Naomi Hirahara is an Edgar Award-winning author of multiple traditional mystery series and noir short stories. Her Mas Arai mysteries, which have been published in Japanese, Korean and French, feature an Altadena gardener and Hiroshima survivor who solves crimes. Her first historical mystery is Clark and Division, which follows a Japanese American family’s move to Chicago in 1944 after being released from a California wartime detention center. The second Japantown Mystery novel, Evergreen, set in 1946 Boyle Heights and Little Tokyo, was released in paperback last year. A former journalist with The Rafu Shimpo newspaper, Naomi has also written numerous non-fiction history books and curated exhibitions. She has also written a middle-grade novel, 1001 Cranes. Her next Japantown Mystery novel, CROWN CITY, which takes place in 1903 Pasadena, will be released in February 2026.


Pedro Iniguez

Pedro Iniguez is a Mexican-American Bram Stoker, Elgin, and Dwarf Stars Award-winning science fiction and horror writer from Los Angeles, California. He is the author of Mexicans on the Moon: Speculative Poetry from a Possible Future, Fever Dreams of a Parasite, Echoes and Embers: Speculative Stories, and The Fib, his debut picture book, among others. Apart from leading writing workshops and speaking at several colleges, he has also been a sensitivity reader and has ghostwritten for award-winning apps and online clients. His horror poetry collection, The Build-A-Monster Workshop will be released in May from Raw Dog Screaming Press.


David A. Romero

David A. Romero is a Mexican-American poet, novelist, and publisher from Diamond Bar, CA. He is the co-founder and editor-in-chief of El Martillo Press.
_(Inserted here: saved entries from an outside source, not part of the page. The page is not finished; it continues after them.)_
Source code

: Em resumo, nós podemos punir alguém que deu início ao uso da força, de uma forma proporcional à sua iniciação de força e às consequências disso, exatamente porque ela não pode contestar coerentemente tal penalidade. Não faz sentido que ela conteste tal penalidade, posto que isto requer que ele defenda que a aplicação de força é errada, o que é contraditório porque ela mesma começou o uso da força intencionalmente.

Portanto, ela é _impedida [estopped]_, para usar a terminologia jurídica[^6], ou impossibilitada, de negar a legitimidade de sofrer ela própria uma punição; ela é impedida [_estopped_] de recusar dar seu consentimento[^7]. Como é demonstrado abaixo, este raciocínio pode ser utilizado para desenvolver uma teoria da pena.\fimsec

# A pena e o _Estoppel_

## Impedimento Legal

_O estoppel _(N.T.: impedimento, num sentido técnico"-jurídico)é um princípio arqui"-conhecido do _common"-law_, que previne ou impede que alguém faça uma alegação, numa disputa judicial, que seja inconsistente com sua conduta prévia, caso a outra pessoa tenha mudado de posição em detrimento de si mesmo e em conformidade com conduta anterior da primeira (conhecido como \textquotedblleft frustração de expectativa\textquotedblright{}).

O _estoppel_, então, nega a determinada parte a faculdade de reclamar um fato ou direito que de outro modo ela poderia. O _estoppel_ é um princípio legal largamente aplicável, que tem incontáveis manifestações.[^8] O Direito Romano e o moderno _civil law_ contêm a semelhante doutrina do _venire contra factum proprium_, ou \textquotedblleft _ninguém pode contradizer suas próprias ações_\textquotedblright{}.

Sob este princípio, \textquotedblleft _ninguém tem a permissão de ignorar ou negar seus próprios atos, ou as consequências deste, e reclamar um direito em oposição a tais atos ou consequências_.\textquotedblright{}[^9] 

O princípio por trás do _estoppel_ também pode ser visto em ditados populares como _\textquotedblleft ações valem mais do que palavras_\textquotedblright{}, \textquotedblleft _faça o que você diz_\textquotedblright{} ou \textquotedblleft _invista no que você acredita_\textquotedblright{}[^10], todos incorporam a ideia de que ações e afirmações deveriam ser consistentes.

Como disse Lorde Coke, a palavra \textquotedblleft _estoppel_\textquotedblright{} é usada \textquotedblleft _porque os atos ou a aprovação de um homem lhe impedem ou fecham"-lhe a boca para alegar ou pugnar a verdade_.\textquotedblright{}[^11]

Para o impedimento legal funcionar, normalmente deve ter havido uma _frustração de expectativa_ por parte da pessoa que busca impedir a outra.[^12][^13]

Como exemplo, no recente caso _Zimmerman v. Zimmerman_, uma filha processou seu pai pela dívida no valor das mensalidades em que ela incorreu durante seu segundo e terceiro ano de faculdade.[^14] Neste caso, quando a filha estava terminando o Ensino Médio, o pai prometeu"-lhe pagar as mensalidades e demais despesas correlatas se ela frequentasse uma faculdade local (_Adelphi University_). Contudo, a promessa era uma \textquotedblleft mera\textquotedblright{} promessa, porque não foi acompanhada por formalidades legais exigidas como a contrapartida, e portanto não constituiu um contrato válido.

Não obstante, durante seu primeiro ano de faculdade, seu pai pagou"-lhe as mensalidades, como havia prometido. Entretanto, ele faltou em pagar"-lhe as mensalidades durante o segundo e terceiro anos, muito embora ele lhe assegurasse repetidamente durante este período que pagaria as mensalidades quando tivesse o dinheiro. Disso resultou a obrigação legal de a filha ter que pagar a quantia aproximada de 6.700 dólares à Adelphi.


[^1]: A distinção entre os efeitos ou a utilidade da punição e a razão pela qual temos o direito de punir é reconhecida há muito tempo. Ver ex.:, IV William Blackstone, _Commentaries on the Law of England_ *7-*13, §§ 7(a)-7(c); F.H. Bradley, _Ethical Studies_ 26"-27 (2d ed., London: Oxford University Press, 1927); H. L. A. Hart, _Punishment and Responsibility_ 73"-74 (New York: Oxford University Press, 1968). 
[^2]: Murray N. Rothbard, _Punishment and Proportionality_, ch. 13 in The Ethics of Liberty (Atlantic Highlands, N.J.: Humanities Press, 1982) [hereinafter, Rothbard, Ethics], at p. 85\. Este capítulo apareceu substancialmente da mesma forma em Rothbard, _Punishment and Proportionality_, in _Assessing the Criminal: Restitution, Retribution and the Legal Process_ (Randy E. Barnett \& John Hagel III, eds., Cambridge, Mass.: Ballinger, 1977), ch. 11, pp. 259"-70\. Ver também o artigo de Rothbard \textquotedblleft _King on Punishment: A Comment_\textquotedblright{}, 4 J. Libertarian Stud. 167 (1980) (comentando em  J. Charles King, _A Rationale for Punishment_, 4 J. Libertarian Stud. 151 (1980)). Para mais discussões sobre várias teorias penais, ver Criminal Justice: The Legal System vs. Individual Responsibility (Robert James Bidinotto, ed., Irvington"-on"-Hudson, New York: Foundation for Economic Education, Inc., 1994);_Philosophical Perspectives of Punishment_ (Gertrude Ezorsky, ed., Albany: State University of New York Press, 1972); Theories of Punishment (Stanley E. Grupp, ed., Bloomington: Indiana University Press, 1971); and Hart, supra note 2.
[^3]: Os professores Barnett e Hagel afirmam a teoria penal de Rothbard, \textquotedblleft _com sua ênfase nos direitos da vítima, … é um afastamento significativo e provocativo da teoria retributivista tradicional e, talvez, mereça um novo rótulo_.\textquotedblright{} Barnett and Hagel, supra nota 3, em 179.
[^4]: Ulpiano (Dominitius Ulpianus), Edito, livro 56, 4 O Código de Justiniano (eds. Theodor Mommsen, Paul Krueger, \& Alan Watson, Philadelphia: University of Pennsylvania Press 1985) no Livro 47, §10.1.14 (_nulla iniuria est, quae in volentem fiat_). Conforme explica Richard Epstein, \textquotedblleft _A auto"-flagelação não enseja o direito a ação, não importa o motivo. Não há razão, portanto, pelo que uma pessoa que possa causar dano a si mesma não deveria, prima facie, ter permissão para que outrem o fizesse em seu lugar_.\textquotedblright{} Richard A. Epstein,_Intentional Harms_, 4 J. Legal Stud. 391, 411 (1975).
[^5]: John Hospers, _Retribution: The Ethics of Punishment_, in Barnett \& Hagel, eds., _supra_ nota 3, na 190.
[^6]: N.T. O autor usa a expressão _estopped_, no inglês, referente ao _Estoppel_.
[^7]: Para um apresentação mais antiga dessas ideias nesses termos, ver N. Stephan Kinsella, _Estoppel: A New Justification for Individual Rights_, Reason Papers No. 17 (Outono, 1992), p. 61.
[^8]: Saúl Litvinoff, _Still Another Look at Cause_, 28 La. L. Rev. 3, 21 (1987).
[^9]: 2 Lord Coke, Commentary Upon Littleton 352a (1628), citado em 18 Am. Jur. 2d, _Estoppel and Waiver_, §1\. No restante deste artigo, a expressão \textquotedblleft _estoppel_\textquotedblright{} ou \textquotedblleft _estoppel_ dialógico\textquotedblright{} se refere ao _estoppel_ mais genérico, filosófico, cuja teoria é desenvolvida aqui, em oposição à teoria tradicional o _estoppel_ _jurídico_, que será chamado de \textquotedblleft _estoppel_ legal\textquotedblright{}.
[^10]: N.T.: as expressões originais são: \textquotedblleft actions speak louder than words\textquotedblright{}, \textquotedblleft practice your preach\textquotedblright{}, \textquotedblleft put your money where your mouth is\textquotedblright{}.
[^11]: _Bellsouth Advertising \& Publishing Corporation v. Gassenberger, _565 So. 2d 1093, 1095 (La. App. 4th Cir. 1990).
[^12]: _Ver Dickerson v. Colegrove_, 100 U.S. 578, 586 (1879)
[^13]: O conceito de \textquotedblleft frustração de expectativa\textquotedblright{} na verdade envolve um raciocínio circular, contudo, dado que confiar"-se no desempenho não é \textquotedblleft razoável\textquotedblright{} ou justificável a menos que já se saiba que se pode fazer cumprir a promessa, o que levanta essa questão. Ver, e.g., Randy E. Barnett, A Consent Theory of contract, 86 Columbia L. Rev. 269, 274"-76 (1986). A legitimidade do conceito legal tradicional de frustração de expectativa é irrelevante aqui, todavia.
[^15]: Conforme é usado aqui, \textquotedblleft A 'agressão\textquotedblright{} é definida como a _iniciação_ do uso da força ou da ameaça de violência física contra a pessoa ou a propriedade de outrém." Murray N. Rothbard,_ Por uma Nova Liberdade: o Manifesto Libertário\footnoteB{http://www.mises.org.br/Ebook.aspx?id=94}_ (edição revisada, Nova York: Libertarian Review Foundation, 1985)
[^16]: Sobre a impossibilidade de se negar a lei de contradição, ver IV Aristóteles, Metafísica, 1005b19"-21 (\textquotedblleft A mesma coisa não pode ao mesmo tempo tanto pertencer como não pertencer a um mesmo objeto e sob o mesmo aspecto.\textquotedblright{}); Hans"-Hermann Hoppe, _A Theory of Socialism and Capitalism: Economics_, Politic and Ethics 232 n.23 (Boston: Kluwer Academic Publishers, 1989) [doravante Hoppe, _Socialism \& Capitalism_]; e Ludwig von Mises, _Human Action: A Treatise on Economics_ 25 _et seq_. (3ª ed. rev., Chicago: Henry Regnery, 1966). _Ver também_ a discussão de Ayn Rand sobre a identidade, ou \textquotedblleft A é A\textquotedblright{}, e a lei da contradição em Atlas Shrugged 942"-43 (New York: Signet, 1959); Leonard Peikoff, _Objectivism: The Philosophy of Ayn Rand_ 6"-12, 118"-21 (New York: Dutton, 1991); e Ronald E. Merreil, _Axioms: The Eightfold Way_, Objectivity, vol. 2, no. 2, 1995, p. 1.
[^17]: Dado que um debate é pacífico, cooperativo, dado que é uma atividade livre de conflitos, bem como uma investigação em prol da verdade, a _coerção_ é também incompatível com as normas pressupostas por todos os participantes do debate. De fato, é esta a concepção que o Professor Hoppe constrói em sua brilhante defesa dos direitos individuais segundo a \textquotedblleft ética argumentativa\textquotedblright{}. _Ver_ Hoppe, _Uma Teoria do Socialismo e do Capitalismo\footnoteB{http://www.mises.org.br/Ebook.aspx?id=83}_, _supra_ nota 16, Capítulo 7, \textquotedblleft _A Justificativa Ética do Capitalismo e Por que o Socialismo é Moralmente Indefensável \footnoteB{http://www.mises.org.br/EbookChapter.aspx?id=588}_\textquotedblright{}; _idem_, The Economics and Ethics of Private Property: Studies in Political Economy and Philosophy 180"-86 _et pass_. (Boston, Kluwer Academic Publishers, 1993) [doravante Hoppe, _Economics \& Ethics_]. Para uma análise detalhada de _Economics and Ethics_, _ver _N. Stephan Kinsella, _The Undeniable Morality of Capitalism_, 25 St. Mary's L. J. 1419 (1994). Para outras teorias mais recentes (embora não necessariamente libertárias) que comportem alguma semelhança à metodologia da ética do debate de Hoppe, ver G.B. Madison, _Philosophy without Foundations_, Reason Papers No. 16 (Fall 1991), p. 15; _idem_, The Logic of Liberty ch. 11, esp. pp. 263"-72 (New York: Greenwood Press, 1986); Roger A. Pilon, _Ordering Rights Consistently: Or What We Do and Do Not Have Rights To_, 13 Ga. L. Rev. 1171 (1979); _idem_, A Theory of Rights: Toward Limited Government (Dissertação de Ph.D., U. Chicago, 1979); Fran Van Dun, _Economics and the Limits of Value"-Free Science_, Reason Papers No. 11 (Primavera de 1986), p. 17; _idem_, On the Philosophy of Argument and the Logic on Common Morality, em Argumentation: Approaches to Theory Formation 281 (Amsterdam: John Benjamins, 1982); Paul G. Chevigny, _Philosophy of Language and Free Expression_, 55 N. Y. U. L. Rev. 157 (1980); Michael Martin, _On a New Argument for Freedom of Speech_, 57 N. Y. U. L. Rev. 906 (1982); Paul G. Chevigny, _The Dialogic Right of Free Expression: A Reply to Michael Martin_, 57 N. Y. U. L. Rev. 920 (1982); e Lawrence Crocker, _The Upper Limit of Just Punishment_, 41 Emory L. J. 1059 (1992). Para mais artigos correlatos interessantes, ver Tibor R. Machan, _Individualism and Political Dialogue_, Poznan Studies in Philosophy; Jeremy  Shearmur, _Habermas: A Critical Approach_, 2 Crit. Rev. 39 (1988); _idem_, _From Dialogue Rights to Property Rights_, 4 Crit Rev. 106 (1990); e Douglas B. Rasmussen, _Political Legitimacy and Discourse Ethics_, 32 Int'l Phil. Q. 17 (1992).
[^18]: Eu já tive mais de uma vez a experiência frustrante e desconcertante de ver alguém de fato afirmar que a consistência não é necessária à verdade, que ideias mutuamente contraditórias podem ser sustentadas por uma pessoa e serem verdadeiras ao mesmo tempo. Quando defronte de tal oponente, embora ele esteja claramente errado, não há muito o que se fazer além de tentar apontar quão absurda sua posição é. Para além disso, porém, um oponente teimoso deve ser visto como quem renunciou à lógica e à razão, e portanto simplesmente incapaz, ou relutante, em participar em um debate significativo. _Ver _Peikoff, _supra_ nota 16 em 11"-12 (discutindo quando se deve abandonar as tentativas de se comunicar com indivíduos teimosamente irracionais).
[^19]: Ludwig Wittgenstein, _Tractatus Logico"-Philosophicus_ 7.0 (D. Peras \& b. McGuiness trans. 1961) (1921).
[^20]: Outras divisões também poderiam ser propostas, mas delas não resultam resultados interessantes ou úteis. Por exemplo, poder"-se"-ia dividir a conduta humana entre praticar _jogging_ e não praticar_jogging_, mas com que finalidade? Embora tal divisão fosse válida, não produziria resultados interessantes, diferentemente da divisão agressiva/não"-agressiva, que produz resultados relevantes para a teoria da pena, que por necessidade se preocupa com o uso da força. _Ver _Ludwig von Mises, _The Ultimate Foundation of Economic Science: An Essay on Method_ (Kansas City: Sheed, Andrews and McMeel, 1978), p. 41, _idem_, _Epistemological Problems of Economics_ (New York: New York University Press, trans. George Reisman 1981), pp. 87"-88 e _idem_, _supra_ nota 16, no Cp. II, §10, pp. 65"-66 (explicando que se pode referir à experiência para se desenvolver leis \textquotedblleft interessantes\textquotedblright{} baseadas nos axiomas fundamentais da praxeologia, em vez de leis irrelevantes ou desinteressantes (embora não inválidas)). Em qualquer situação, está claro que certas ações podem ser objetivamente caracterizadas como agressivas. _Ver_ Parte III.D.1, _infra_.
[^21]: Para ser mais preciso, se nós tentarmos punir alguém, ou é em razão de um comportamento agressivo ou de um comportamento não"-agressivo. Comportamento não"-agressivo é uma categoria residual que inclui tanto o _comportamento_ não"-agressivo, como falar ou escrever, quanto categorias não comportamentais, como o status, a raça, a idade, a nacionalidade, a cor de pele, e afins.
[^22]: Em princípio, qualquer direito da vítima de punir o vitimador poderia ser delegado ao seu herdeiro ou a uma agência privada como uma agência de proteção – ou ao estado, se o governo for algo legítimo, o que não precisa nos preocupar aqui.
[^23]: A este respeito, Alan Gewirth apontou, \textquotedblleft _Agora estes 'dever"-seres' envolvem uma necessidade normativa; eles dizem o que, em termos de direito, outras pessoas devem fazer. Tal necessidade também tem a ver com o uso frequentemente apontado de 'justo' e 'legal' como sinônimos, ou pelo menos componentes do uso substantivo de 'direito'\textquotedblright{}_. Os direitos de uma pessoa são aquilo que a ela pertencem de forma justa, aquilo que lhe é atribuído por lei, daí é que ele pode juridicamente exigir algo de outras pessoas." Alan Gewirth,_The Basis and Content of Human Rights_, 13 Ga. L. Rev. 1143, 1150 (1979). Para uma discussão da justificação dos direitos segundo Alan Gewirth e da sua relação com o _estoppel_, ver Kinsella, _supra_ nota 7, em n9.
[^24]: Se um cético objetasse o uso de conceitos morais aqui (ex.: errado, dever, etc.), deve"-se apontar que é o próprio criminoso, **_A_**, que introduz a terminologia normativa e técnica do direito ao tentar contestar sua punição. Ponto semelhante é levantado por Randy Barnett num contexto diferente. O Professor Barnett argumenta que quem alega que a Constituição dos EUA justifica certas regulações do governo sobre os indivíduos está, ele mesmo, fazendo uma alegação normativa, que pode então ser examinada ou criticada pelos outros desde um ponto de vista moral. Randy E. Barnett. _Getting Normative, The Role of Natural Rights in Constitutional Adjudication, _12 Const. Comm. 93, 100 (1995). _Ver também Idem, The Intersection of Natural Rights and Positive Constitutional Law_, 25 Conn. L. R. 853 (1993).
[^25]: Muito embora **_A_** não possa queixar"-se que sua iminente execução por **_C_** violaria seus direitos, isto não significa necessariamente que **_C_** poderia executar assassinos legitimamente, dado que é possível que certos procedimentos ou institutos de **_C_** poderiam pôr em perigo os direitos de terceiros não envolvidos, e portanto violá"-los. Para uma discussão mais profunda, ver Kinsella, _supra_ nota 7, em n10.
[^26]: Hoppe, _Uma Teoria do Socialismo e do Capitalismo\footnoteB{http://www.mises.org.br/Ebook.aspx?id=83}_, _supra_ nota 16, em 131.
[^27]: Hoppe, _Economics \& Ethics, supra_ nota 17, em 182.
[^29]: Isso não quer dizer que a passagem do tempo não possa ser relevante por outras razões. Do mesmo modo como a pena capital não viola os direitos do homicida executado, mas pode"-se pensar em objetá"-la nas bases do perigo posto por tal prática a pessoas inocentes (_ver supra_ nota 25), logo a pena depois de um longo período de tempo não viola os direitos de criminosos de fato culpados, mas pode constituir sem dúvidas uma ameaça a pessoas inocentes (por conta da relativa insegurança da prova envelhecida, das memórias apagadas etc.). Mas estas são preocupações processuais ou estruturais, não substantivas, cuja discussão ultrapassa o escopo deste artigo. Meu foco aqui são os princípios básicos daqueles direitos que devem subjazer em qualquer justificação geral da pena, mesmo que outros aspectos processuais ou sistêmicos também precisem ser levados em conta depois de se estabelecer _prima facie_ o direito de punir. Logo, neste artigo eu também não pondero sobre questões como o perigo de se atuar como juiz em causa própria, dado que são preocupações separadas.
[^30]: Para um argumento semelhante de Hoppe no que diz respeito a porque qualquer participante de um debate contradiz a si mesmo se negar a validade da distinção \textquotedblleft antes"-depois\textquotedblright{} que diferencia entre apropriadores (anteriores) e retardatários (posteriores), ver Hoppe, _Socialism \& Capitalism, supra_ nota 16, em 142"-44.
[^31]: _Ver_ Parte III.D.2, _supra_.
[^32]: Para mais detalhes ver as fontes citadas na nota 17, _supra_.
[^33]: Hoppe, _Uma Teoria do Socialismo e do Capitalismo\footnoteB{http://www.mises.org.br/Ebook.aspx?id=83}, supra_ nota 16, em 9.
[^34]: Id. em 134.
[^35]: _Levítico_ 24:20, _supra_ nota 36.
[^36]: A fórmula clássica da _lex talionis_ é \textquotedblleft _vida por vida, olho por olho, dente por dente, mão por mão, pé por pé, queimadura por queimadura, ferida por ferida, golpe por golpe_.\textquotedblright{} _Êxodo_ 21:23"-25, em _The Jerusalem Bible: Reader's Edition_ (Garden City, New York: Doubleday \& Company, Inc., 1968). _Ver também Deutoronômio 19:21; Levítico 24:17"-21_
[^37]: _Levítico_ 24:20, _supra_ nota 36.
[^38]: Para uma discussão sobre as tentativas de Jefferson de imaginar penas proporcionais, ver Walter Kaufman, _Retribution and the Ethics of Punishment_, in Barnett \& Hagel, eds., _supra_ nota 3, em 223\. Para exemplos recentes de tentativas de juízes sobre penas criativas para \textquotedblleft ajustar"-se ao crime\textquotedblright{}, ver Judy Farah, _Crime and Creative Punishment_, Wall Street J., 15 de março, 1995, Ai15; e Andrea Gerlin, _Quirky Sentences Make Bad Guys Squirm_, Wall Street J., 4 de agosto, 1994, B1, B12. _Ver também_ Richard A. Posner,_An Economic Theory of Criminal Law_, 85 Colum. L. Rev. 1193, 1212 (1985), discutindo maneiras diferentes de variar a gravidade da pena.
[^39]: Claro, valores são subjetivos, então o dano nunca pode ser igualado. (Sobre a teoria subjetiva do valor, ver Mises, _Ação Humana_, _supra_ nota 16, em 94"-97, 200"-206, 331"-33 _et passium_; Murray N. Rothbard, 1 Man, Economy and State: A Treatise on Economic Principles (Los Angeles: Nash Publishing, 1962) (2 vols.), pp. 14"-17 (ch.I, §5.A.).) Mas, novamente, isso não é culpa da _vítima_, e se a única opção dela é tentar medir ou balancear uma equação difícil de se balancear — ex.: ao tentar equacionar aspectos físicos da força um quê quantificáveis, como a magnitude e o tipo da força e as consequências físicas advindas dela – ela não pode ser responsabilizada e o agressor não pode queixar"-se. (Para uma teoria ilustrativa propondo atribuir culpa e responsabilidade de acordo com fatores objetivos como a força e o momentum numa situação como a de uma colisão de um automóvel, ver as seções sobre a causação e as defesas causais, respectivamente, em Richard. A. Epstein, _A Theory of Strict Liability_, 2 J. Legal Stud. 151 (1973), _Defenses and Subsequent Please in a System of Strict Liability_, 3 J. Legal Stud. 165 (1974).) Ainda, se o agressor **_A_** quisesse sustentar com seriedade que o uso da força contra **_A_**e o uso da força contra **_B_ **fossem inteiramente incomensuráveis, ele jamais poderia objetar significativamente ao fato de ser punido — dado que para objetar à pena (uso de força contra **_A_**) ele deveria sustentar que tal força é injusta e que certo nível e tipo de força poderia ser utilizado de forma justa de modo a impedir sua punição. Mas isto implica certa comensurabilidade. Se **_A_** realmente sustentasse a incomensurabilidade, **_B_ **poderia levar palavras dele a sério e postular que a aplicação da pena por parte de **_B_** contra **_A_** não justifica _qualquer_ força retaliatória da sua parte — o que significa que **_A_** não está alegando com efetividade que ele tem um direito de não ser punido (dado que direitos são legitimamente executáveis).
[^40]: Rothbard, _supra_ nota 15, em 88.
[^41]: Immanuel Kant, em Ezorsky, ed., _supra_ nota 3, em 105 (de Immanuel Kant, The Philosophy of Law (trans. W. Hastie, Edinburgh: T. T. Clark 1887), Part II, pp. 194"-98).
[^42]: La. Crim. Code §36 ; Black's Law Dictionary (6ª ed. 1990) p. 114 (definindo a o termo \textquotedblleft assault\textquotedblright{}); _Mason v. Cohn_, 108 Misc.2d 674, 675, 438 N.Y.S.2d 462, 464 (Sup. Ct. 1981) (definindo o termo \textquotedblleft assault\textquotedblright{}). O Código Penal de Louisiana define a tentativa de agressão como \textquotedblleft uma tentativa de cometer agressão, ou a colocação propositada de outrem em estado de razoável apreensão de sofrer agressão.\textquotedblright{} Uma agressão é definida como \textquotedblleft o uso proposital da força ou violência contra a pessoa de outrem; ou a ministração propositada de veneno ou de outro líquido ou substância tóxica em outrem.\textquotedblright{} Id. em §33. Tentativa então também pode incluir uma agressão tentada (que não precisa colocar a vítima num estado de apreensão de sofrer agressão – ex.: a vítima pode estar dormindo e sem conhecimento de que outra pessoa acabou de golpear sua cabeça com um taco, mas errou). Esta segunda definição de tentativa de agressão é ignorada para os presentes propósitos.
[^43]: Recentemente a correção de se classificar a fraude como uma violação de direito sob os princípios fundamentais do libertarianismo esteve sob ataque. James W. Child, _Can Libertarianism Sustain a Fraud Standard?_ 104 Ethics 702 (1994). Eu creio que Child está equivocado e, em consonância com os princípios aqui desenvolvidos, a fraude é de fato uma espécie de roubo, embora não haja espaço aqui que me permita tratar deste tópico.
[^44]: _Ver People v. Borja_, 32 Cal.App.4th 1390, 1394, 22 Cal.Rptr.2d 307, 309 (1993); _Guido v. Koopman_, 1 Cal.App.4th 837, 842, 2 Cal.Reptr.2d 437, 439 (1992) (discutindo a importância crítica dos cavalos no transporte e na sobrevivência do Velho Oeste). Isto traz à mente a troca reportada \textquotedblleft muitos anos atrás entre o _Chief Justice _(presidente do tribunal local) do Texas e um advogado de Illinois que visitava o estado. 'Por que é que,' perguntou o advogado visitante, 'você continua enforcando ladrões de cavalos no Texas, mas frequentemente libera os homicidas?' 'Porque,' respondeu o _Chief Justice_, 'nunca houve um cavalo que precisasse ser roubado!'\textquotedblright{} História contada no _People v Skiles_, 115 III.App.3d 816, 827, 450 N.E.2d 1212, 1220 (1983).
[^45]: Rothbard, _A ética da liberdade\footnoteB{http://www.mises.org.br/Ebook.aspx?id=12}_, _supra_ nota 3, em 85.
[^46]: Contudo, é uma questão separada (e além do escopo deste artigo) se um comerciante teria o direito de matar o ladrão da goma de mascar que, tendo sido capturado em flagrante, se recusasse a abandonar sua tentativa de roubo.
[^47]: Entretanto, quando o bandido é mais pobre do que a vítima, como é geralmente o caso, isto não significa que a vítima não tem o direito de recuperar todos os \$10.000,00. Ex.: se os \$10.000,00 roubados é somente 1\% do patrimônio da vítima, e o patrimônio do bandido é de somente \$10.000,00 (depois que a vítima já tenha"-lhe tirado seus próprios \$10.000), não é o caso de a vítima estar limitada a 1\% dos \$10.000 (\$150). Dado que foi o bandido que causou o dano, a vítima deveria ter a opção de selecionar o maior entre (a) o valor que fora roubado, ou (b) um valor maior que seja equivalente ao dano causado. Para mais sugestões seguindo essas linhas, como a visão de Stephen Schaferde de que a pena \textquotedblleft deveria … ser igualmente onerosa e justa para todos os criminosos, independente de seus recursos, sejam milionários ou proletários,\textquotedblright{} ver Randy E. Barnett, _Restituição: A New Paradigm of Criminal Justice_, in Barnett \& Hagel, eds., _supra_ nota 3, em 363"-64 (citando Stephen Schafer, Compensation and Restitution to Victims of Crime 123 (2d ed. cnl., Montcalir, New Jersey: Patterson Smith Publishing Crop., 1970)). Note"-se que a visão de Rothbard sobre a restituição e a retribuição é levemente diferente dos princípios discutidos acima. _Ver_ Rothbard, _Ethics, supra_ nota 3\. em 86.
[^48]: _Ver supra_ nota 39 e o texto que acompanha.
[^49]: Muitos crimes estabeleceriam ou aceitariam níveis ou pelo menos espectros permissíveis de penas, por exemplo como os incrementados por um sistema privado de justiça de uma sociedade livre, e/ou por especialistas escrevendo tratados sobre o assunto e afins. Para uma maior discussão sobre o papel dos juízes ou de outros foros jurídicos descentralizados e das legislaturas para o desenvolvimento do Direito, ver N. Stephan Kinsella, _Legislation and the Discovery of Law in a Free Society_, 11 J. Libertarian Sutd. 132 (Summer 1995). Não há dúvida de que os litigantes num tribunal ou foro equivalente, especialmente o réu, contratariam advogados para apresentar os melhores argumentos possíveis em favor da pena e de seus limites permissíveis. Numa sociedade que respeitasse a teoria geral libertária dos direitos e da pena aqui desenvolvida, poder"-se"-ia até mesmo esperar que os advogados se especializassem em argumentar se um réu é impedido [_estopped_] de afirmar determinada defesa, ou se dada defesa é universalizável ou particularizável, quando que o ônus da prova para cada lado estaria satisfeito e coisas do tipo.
Romero is the author of the novel The Enemy Sleeps (El Martillo Press, 2026) and the books of poetry My Name Is Romero (FlowerSong Press, 2020) and Diamond Bars 2 (Moon Tide Press, 2024). Romero has received honorariums from nearly a hundred colleges and universities in thirty-four different states in the USA and has also performed live in Mexico, Italy, and France. His poem, "You Were Born a Tree" was sent to the Moon by NASA in 2025 as part of the Lunar Codex. 

www.davidaromero.com

Panel Moderated by Matt Sedillo

Matt Sedillo has been described as the "best political poet in America" by investigative reporter Greg Palast as well as "the poet laureate of the struggle" by historian Paul Ortiz. His work has drawn comparisons in print to Bertolt Brecht, Roque Dalton, Amiri Baraka, Allen Ginsberg, Carl Sandburg,  and various other legends of the past. Sedillo was the recipient of the 2017 Joe Hill Labor Poetry award, a panelist at the 2020 Texas book festival, a participant in the 2012 San Francisco International Poetry Festival, the 2022 Elba Poetry Festival, the 2023 Guadalajara Book Fair, 2024 Medellin Poetry Festival, the 2025 Hurlingham Poetry Festival, the 2025 Ghazipur Literary Festival, the 2025 Guadalajara Book Fair and the recipient of the 2022 Dante's Laurel. Sedillo has appeared on CSPAN and has been featured in the New York Times, Chicago Tribune, The Washington Post, Los Angeles Times, and Axios, among many other media outlets and publications. Sedillo has spoken at Casa de las Americas in Havana, Cuba, the National Library of Chile in Santiago Chile, Estadio Nacional in Santiago, Chile, at numerous conferences and forums such as the Association of Writers and Writing Programs, the National Conference on Race & Ethnicity in American Higher Education, the National Association of Chicana/Chicano Studies, the Left Forum, the US Social Forum, and at over a hundred universities and colleges, including UNAM, the University of Cambridge, UC Berkeley, Stanford, the University of Napoli among many others.